Extrait du document
___
Guy Bouchard

Parution : Les Ailleurs imaginaires, Québec, Nuit blanche éditeur, 1993, p. 53-75.

Dans la première partie de sa communication, Guy Bouchard décortique un grand nombre de définitions proposées par les théoriciens des genres littéraires pour cerner l’utopie, la science-fiction, le fantastique et la fantaisie (fantasy) et examine les rapports que l’utopie entretient avec les trois autres genres qui relèvent de la littérature irréaliste. La discussion amène l’essayiste à envisager chaque fois trois types de figures possibles : l’inclusion, l’exclusion et l’intersection.
___
Données fournies
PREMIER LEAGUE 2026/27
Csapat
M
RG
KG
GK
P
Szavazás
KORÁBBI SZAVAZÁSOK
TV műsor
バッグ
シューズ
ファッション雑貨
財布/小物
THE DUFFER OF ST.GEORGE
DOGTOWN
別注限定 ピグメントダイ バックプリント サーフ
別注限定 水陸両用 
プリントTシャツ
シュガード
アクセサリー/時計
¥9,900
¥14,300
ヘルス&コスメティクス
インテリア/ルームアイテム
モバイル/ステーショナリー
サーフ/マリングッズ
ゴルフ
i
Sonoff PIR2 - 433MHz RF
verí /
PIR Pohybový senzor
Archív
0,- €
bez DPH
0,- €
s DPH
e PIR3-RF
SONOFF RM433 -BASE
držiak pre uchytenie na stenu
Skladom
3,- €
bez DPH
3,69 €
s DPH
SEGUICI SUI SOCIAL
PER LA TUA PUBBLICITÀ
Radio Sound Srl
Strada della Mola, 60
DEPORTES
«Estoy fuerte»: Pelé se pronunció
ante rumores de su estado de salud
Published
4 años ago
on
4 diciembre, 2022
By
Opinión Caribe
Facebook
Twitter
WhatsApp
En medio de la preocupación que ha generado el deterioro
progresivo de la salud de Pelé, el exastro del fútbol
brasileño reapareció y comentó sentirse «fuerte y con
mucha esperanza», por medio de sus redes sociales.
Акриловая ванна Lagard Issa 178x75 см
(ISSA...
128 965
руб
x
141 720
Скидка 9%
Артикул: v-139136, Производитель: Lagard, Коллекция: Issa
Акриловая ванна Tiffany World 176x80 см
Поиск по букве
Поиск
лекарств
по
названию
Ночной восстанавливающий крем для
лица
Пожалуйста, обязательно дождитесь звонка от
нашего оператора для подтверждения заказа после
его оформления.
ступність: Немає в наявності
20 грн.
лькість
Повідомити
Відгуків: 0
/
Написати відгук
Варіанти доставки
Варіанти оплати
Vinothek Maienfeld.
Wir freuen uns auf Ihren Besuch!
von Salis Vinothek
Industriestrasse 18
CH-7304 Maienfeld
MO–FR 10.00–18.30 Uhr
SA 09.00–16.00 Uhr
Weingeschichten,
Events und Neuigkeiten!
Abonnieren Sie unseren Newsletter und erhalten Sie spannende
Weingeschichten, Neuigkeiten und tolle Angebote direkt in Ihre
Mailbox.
___
Consigne
Répondez aux questions suivantes d'après l'extrait du document.
1. Dans quel ouvrage, chez quel éditeur et en quelle année le texte est-il paru ?
2. Quels genres littéraires Guy Bouchard cherche-t-il à cerner dans la première partie de sa communication ?
3. Quels trois types de figures la discussion l'amène-t-elle à envisager ?

Réponse rédigée
1. Dans *Les Ailleurs imaginaires*, chez Nuit blanche éditeur, à Québec, en 1993.
2. L'utopie, la science-fiction, le fantastique et la fantaisie (fantasy).
3. L'inclusion, l'exclusion et l'intersection.